Despite the problems that this trafficking is causing, the Iranian government has taken no steps to stop it. The Iranian Minister of Agriculture estimates that the livestock trafficking figures amount to around 2 million. Mahmoud Hojjati said: “Currently there are 2 million livestock being trafficked to other countries. This is a national capital and this capital is taken to countries in the Persian Gulf from the west, northwest and south of the country.” Such high numbers only confirm that the authorities are involved in one way or another.
Many people in Iran have been unable to afford meat. The economic crisis is worsening in the country and people are becoming increasingly desperate. Reports from inside Iran indicate that people are queuing for hours to be able to purchase meat, but are disappointed by the quality of what they receive. If they get any at all.

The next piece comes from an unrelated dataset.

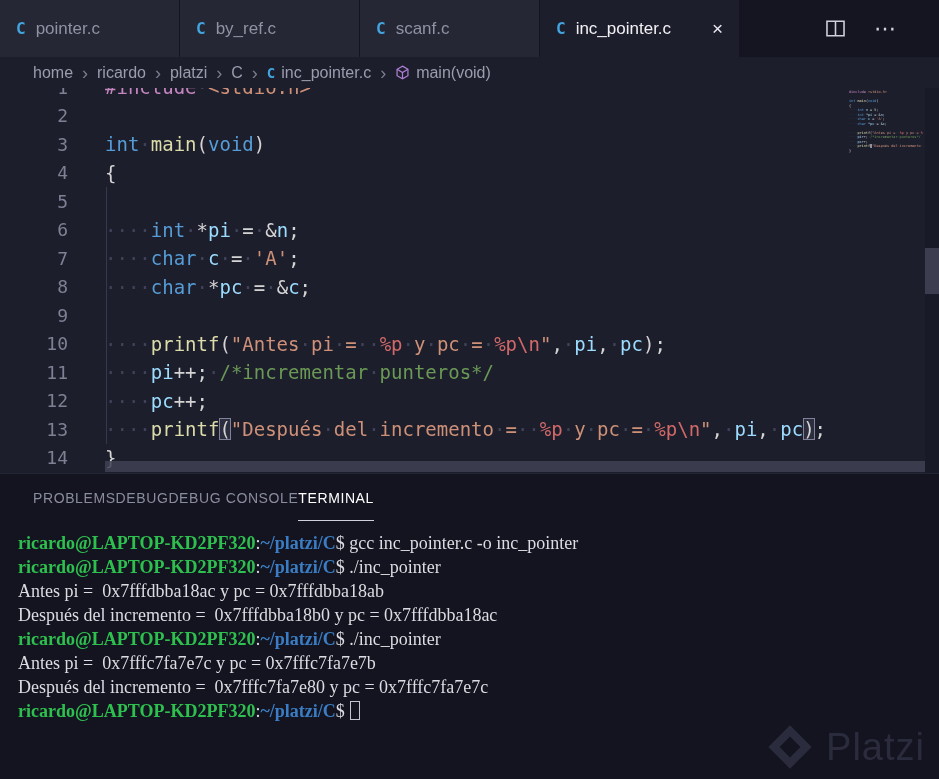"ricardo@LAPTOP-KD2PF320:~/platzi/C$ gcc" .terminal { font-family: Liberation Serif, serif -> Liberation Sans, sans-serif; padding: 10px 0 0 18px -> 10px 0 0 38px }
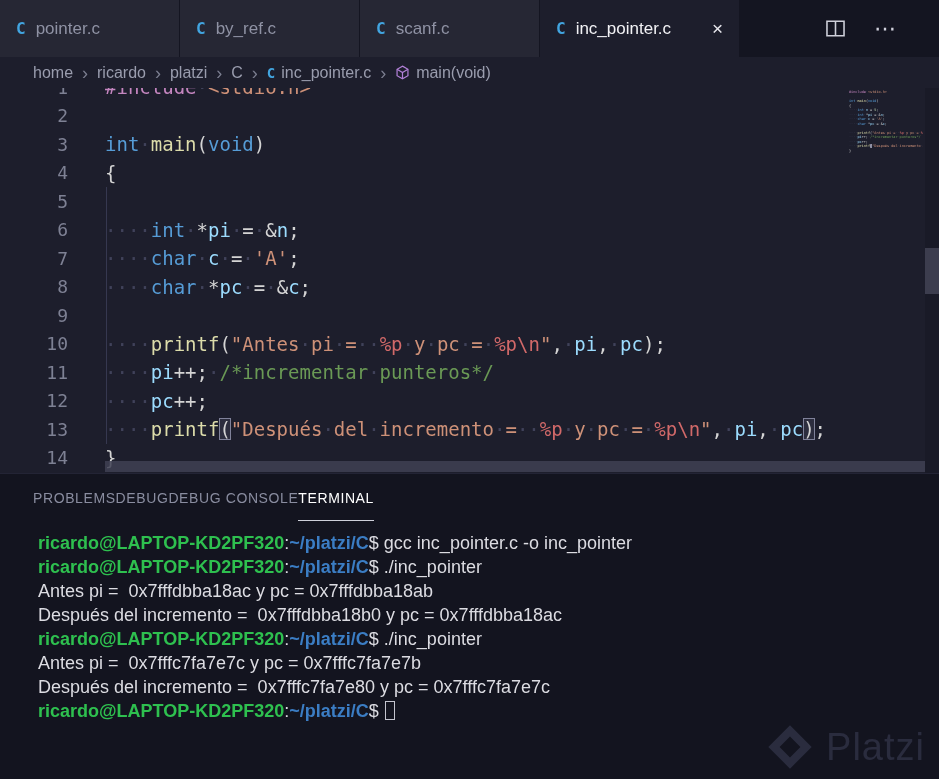"Antes pi = 0x7fffc7fa7e7c y" div.tline { html: <div><span>Antes pi = 0x7fffc7fa7e7c y pc = 0x7fffc7fa7e7b</span></div> -> none }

The restaurant industry in the country is also suffering as a result of the crisis and the head of the restaurant union in Tehran recently said that there is currently a new low for the number of people eating in restaurants. Ali Asghar Mir Ibrahimi indicated that a quarter of restaurants in the city had no choice but to close down because of the lack of clientele. He said: “This year we have witnessed an unprecedented drop in restaurant customers to the extent that from the 700 registered and licensed restaurants in Tehran, 180 restaurants have asked us to revoke their license.”
He explained that the restaurants, as well as putting up with fewer customers, also face huge increases to the cost of ingredients – especially meat. Restauranteurs have had great difficulty surviving in an economic climate that seems impossible. To increase prices to cover the increased costs and taxes would result in less customers because the people are struggling on a personal level.
The Iranian regime is exporting meat abroad, but has been importing cheaper meat that has been frozen. Reports on social media show that the imported frozen meat is of inferior quality.
Predictably, the Iranian regime has tried to pin the blame on anything but itself. One excuse is that sanctions are behind the increase in meat prices. However, this was disputed by a former minister of commerce who confirmed that the sanctions are totally unrelated. Yahya Ale Eshaq said at the beginning of the month that meat exports do not come under the scope of the sanctions in any way at all.
Once again, the people are being let down by the government that is supposed to look after their interests. This is just one more example of how the clerical regime is mismanaging the country’s issues and is just another reason for why the people want the regime to collapse.